The light poured in upon a set of empty rooms, faded and dusty. A glance showed him an open door at the back of the farthest room, and rushing through this, he opened the windows in that part of the house which had evidently been lately inhabited. He next came into the hall by which he had entered, and out again at the front door, with no doubt that he was chasing some one, but he did not gain in the pursuit. He went down the path to the road, looking up and down it; he came back, in and out among the bushes, searching the cemetery and river bank, vexed beyond measure all the time to perceive how easy it would be for any one to go one way while he was searching in another, for the garden was large.

He had good reason to feel that he was the victim of most annoying circumstances, and he naturally could not at once perceive how it behoved him to act in relation to this new scene in the almost forgotten drama. Cameron was dead; the old preacher was dead; whether they were one and the same or not, who was this person who now for the second time suddenly started up in mysterious fashion after the death? Alec assumed that it could be no one but Cameron's daughter, but when he tried to think how it might be possible that she should be in the deserted house, upon the track of the old preacher, as it were, his mind failed even to conjecture.

The explanation was comparatively simple, if he had known it, but he did not know it. Someone has said that the man most assured of his own truthfulness is not usually truthful; and in the same sense it is true that the man most positive in trusting his own senses is not usually reliable.

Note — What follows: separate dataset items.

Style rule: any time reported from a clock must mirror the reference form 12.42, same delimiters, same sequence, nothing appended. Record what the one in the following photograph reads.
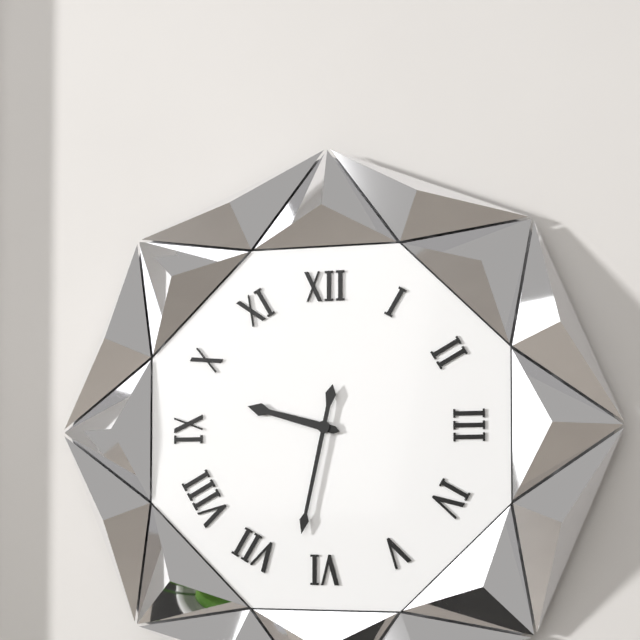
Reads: 9.32
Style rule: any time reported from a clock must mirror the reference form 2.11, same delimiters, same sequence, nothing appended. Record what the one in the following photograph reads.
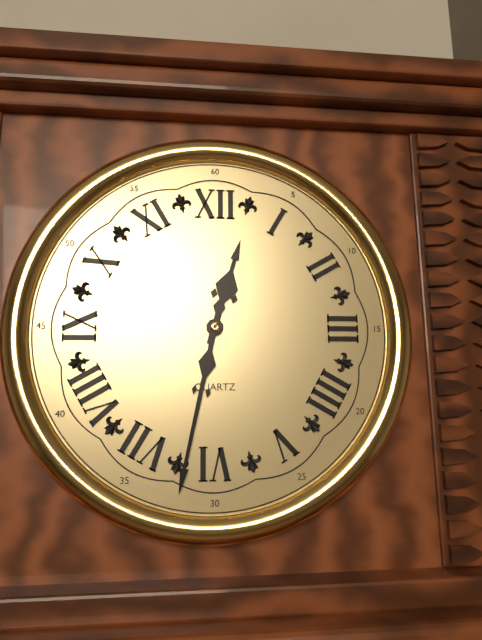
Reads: 12.32
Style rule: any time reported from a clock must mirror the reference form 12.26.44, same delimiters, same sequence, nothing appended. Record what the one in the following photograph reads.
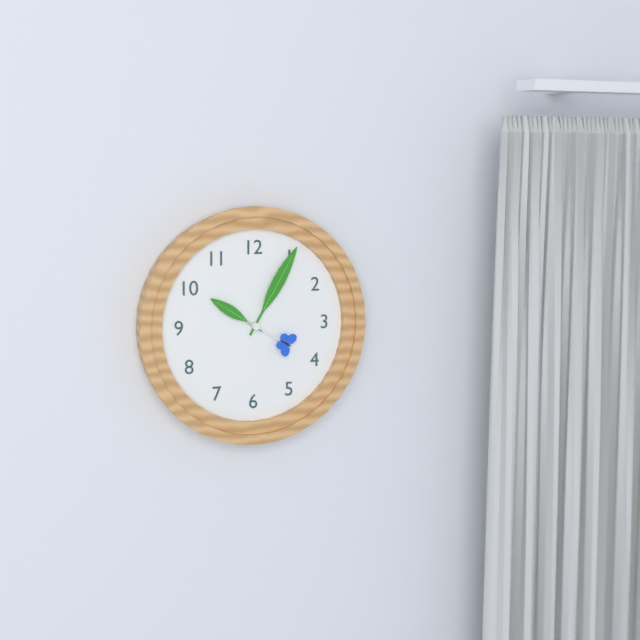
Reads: 10.05.20
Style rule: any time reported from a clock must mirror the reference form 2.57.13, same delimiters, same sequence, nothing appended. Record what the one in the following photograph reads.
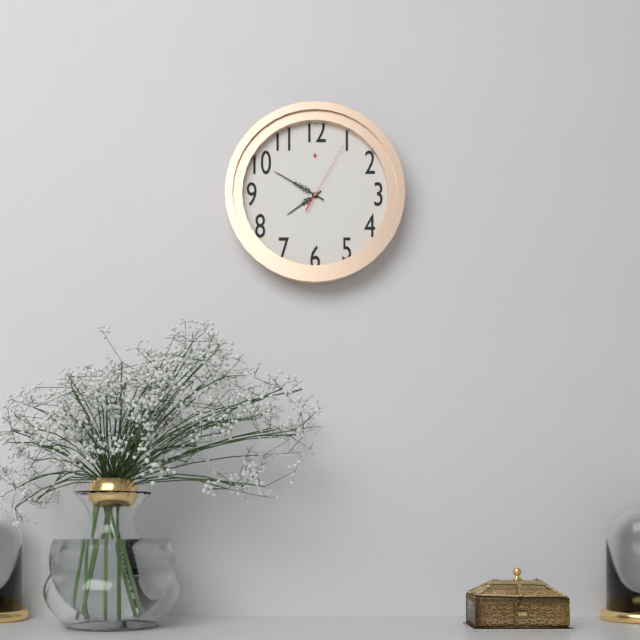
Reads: 7.50.05
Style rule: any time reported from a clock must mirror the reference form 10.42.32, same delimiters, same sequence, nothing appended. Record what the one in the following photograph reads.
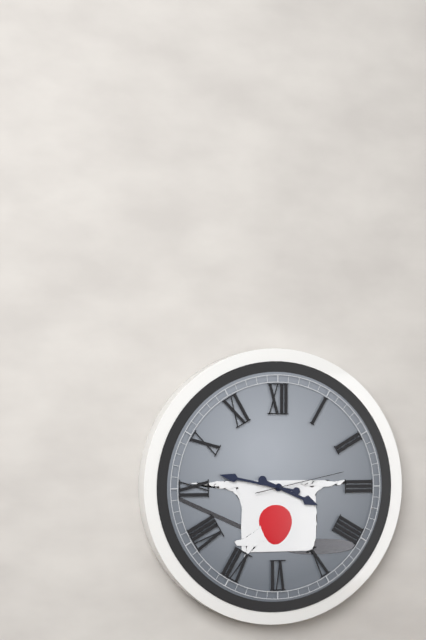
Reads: 3.47.13
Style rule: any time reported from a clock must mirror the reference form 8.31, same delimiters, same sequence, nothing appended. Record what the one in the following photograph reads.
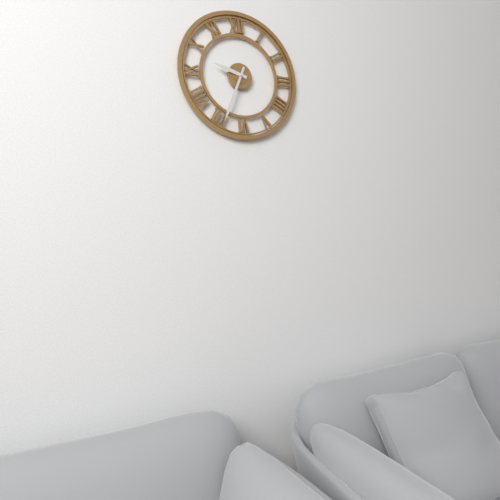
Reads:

Alec Trenholme flagged in his search; a most unpleasing doubt came to him as to whether he had seen what he thought he saw and was not now playing hide-and-seek with the rosy evening sunbeams among these bushes, driven by a freak of diseased fancy. He was indeed provoked to a degree almost beyond control, when, in a last effort of search through the dense shrubbery, he skirted the fence of Captain Rexford's nearest field, and there espied Sophia Rexford.

Those people are happy who have found some person or thing on earth that embodies their ideal of earthly solace. To some it is the strains of music; to some it is the interior of church edifices; to the child it is his mother; to the friend it is his friend. As soon as Alec Trenholme saw this fair woman, whom he yet scarcely knew, all the fret of his spirit found vent in the sudden desire to tell her what was vexing him, very much as a child desires to tell its troubles and be comforted.